Aren’t Adhesive Cartridges “Fool Proof”?
What could be easier—squeeze the trigger of the cartridge gun and what comes out of the tip is perfectly metered and perfectly mixed adhesive. What could go wrong….?
Well, believe it or not, like most things in life, Murphy’s Law applies here too. As ingenious as the packaging and dispensing systems are, they are NOT “fool-proof”.
Typical 2-part adhesives (like epoxies, acrylates, and urethanes) are designed to be used at a specific ratio of the 2 components. To work as designed, the 2 parts MUST be combined in the correct ratio—whether it’s 50:1 or 1:1, it’s imperative that the right amount of each ingredient is present for the reaction to occur properly. (Like baking a cake—if the recipe calls for ¼ teaspoon of yeast, you’d better not use ½ cup! Your oven will appreciate your attention to detail….) Furthermore, the 2 ingredients must be thoroughly mixed together—a sloppy mix will result in hard and soft spots as the adhesive will not cure properly.
Now, generally, the cartridge system itself will assure the correct mix ratio; and the mixing element (static mixer) will assure correct homogeneous mixing of the 2 components. But several things can actually go wrong….
The cartridges are filled by machine in most cases. Although the accuracy and repeatability of the machines is far greater than if the tubes are hand-filled by humans, this process is not entirely void of variability: differences in temperature as the tubes are filled, variations in the viscosity and density of the materials may vary, and the machine calibration may drift slightly as the batch is filled—- all of these will impart slight changes in the fill volume of the cartridge. If one of the 2 adhesive parts is slightly over-or-short-filled (vs. the other part), then the dispensed mix ratio might not be exact, especially in the very first few inches of dispensing. For this reason, you will see on the label of most cartridges a warning similar to this: “Discard the first several inches of mixed adhesive before using”. What you are essentially doing is allowing the dispensing of both parts to “catch up with each other”. One way to minimize this lag effect is to do what we call “purging” before attaching the mixing element. Hers is the procedure: remove the caps on the cartridges; insert into the caulk gun; slowly squeeze the trigger and watch the tips as both parts of the adhesive begin to ooze out the tip. When both parts are dispensing at equal rates, release the trigger, attach the mixing element, and continue. This procedure equalizes the volume of both parts before you start sending the glue into the mixing element, eliminating the “lag effect” described above. (It’s still a good idea to discard an inch or so before using the rest of the adhesive, but you won’t need to discard as much as if you did not use the purge technique).

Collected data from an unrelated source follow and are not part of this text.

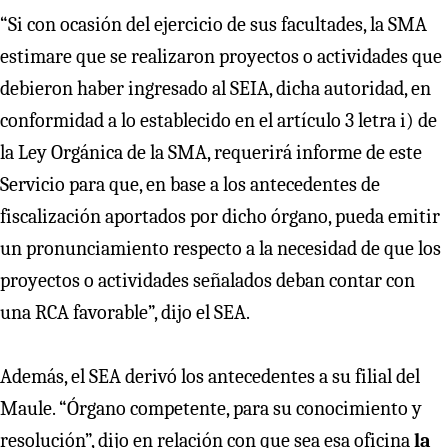
“Si con ocasión del ejercicio de sus facultades, la SMA
estimare que se realizaron proyectos o actividades que
debieron haber ingresado al SEIA, dicha autoridad, en
conformidad a lo establecido en el artículo 3 letra i) de
la Ley Orgánica de la SMA, requerirá informe de este
Servicio para que, en base a los antecedentes de
fiscalización aportados por dicho órgano, pueda emitir
un pronunciamiento respecto a la necesidad de que los
proyectos o actividades señalados deban contar con
una RCA favorable”, dijo el SEA.
Además, el SEA derivó los antecedentes a su filial del
Maule. “Órgano competente, para su conocimiento y
resolución”, dijo en relación con que sea esa oficina
la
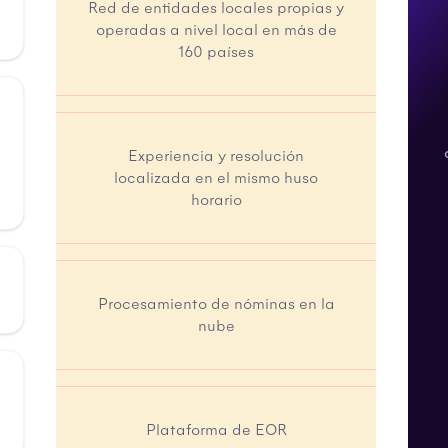
Red de entidades locales propias y
operadas a nivel local en más de
160 países
Experiencia y resolución
localizada en el mismo huso
horario
Procesamiento de nóminas en la
nube
Plataforma de EOR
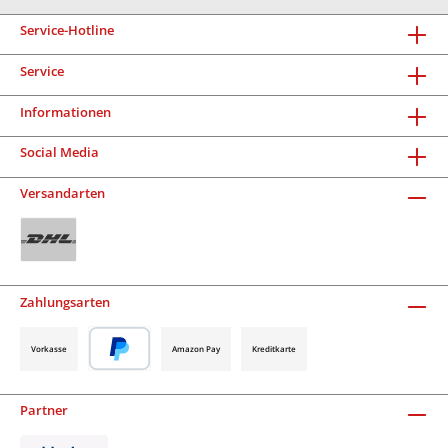
Service-Hotline
Service
Informationen
Social Media
Versandarten
Zahlungsarten
Vorkasse
Amazon Pay
Kreditkarte
Partner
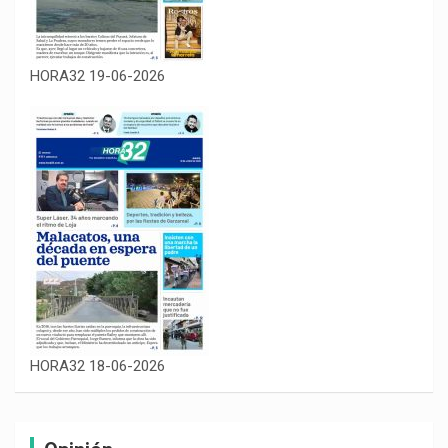
HORA32 19-06-2026
HORA32 18-06-2026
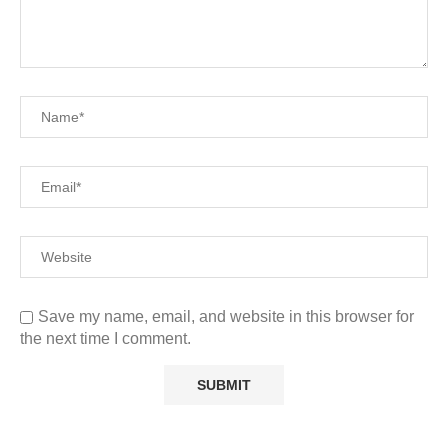
Save my name, email, and website in this browser for
the next time I comment.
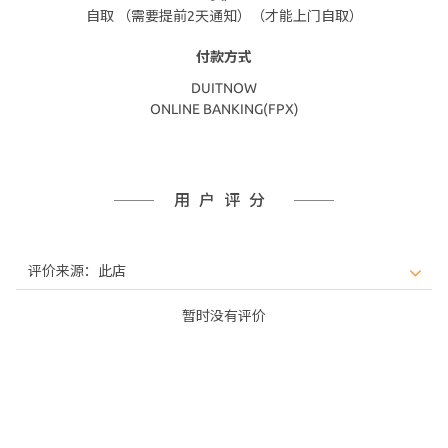
自取 （需要提前2天通知）（才能上门自取）
付款方式
DUITNOW
ONLINE BANKING(FPX)
用户评分
暂时没有评价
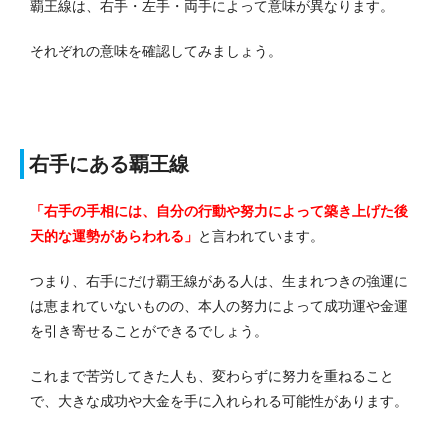
覇王線は、右手・左手・両手によって意味が異なります。
それぞれの意味を確認してみましょう。
右手にある覇王線
「右手の手相には、自分の行動や努力によって築き上げた後
天的な運勢があらわれる」
と言われています。
つまり、右手にだけ覇王線がある人は、生まれつきの強運に
は恵まれていないものの、本人の努力によって成功運や金運
を引き寄せることができるでしょう。
これまで苦労してきた人も、変わらずに努力を重ねること
で、大きな成功や大金を手に入れられる可能性があります。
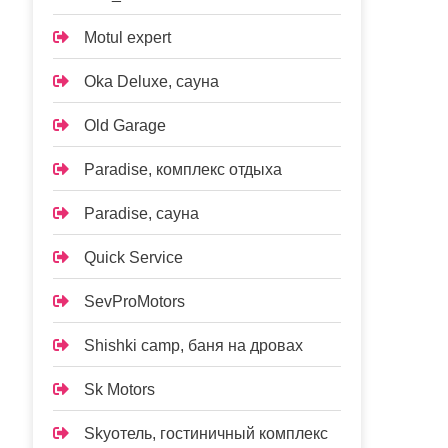
Motul expert
Oka Deluxe, сауна
Old Garage
Paradise, комплекс отдыха
Paradise, сауна
Quick Service
SevProMotors
Shishki camp, баня на дровах
Sk Motors
Skyотель, гостиничный комплекс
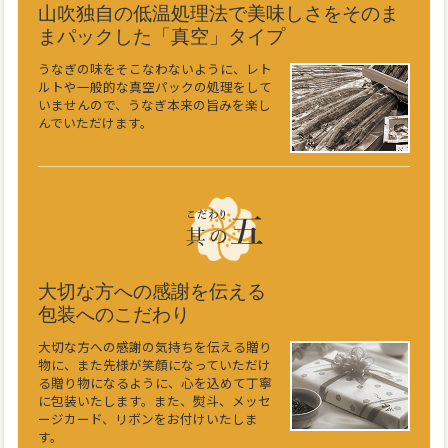
山吹独自の低温処理法で美味しさをそのま
まパックした「真空」タイプ
うなぎの味をそこなわないように、レト
ルトや一般的な真空パックの処理をして
いませんので、うなぎ本来の旨みを楽し
んでいただけます。
大切な方への感謝を伝える
包装へのこだわり
大切な方への感謝の気持ちを伝える贈り
物に、また先様が笑顔になっていただけ
る贈り物になるように、心を込めて丁寧
に包装いたします。また、熨斗、メッセ
ージカード、リボンをお付けいたしま
す。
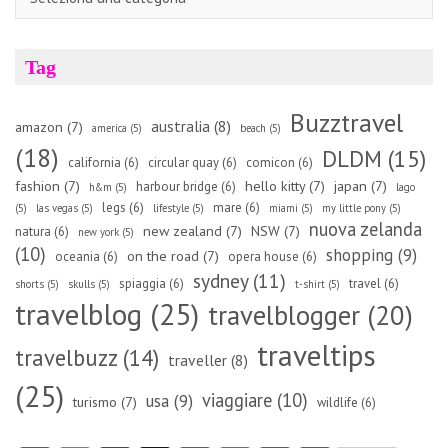
Tag
Buzztravel
australia
(8)
amazon
(7)
america
(5)
beach
(5)
(18)
DLDM
(15)
california
(6)
circular quay
(6)
comicon
(6)
fashion
(7)
hello kitty
(7)
japan
(7)
harbour bridge
(6)
h&m
(5)
lago
legs
(6)
mare
(6)
(5)
las vegas
(5)
lifestyle
(5)
miami
(5)
my little pony
(5)
nuova zelanda
new zealand
(7)
NSW
(7)
natura
(6)
new york
(5)
(10)
shopping
(9)
on the road
(7)
oceania
(6)
opera house
(6)
sydney
(11)
spiaggia
(6)
travel
(6)
shorts
(5)
skulls
(5)
t-shirt
(5)
travelblog
(25)
travelblogger
(20)
traveltips
travelbuzz
(14)
traveller
(8)
(25)
viaggiare
(10)
usa
(9)
turismo
(7)
wildlife
(6)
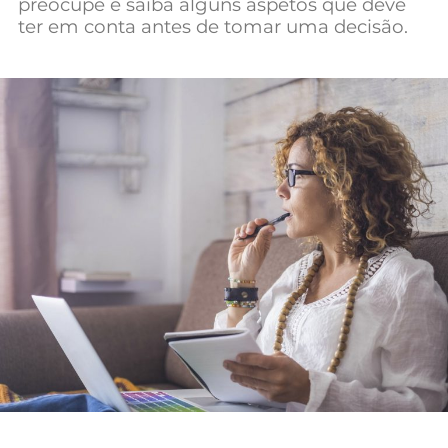
preocupe e saiba alguns aspetos que deve
Mundial 2026
ter em conta antes de tomar uma decisão.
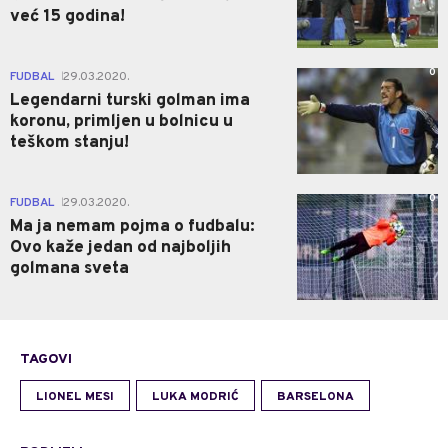
već 15 godina!
0
FUDBAL
29.03.2020.
|
Legendarni turski golman ima
koronu, primljen u bolnicu u
teškom stanju!
0
FUDBAL
29.03.2020.
|
Ma ja nemam pojma o fudbalu:
Ovo kaže jedan od najboljih
golmana sveta
TAGOVI
LIONEL MESI
LUKA MODRIĆ
BARSELONA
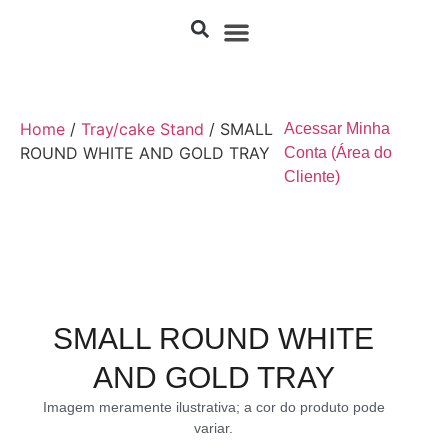
Home
/
Tray/cake Stand
/ SMALL
Acessar Minha
ROUND WHITE AND GOLD TRAY
Conta (Área do
Cliente)
SMALL ROUND WHITE
AND GOLD TRAY
Imagem meramente ilustrativa; a cor do produto pode
variar.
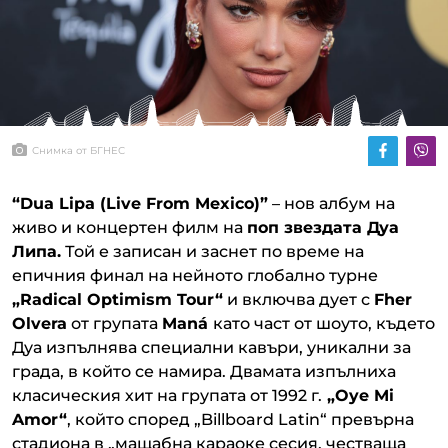
Снимка от БГНЕС
“Dua Lipa (Live From Mexico)”
– нов албум на
живо и концертен филм на
поп звездата Дуа
Липа.
Той е записан и заснет по време на
епичния финал на нейното глобално турне
„Radical Optimism Tour“
и включва дует с
Fher
Olvera
от групата
Maná
като част от шоуто, където
Дуа изпълнява специални кавъри, уникални за
града, в който се намира. Двамата изпълниха
класическия хит на групата от 1992 г.
„Oye Mi
Amor“
, който според „Billboard Latin“ превърна
стадиона в „мащабна караоке сесия, честваща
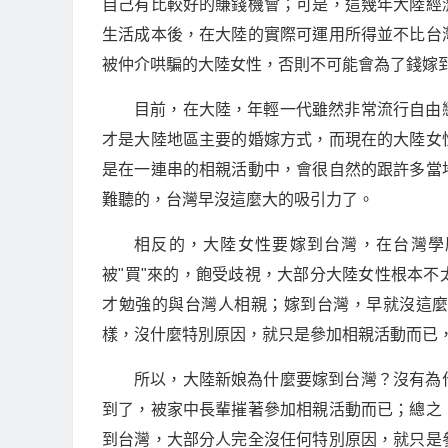
自己有比較好的賺錢機會；可是，這幾年大陸經
生活成本後，在大陸的實際可運用所得並不比台
被仲介哄騙的大陸女性，否則不可能會為了錢嫁
目前，在大陸，年輕一代雖然非常流行自由
才是大陸地區主要的婚嫁方式，而現在的大陸女
是在一連串的相親活動中，會很自然的跟許多當
難聽的，台灣早沒這麼大的吸引力了。
相反的，大陸女性要嫁到台灣，在台灣學
被"買"來的，飽受歧視，大部分大陸女性根本
才勉強的與台灣人相親；嫁到台灣，早就沒這
樣，沒什麼特別原因，就只是參加相親活動而已
所以，大陸新娘為什麼要嫁到台灣？沒有為
到了，被家中長輩摧著參加相親活動而已；總之
到台灣，大部分人完全沒任何特別原因，就只是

Another potential problem is when the user tries to use the cartridge system at a vastly different temperature than recommended. The 2 parts are designed to dispense at the same rate, but only within a specified temperature range. Due to the fact that the 2 ingredients likely change viscosity (thickness) at different rates as the temperature changes, this could cause major variations in the dispensing rate of the 2 components. For example: the system dispenses fine at 70 degrees F (both parts have relatively the same viscosity); but at 20 degrees F one of the 2 ingredients is much thicker than the other. Now, when you press the trigger, the thinner product comes out much faster than the thicker one does, and the mix ratio is way off. There is one very easy way to prevent this problem— read the label and pay attention to application limitations, such as temperature!
Cartridge dispensing systems are wonderful inventions that make our lives easier, more convenient, and more reliable. This version of “Did You Know?” has hopefully improved your understanding of the limitations of this system. Happy dispensing!